> **Problems to work on**
[a] In the reflection on miracles, translate the sentence "Darkness descended upon the Egyptians, but not in the places where the Israelites lived." into French.
[b] Return everything from "The Israeli poet" down to "look like that." in the reflection on miracles, with no changes.

In the Book of Deuteronomy, Moses
assembles the Israelites and recounts the past forty years of their experience
together. As we know that experience
includes the miracles of the plagues in Egypt and the miracle of the splitting
of the Red Sea. “Yet the Eternal has not given you a mind to
understand or eyes to see or ears to hear until this day”, says Moses to the
gathered Israelites.
What does he mean by this? Moses
means that while the miracles were happening the Israelites did not realize that they were in fact, miracles.
Darkness descended upon the Egyptians, but not in the places where the
Israelites lived. The Egyptian first born were killed, but the angel of death
passed over the homes of the Jewish people. The Sea split, and the Israelites walked
through on dry land and the Egyptians were drowned. Moses says that those experiencing these
miracles did not understand that these were miraculous events. Only forty years
later, the “until this day” of the above passage, did the Jewish people understand
that these were, indeed, miracles. This teaches us that it takes time and distance
from the event itself – in this case, forty years – to see the miraculous for
what it is.
Rabbi Lawrence Kushner tells the
story of Reuven and Shimon, two ordinary Israelites, who never once looked up
as they crossed the Red Sea. They only noticed that under their feet the ground
was a little muddy – like a beach at low tide.
“Yucch,” said Reuven, “there’s mud
all over this place.”
“Bleech,” said Shimon, “I have muck
all over my feet.”
“This is terrible,” said Reuven,
“When we were slaves in Egypt, we had to make our bricks out of mud, just like
this.”
“And so it went, Reuven and Shimon
whining and complaining all the way to freedom. For them there was no miracle.
Only mud.”
The Israeli poet Yehudah Amichai,
who died in 2000, writes about this phenomenon in a poem:
From a distance everything looks like a miracle
but up close even a miracle doesn’t look like that.

> **Data records**
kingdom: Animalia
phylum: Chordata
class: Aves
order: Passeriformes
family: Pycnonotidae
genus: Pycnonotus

> **Solutions**
[a] Les ténèbres descendirent sur les Égyptiens, mais pas dans les lieux où vivaient les Israélites.

[b]
The Israeli poet Yehudah Amichai,
who died in 2000, writes about this phenomenon in a poem:
From a distance everything looks like a miracle
but up close even a miracle doesn’t look like that.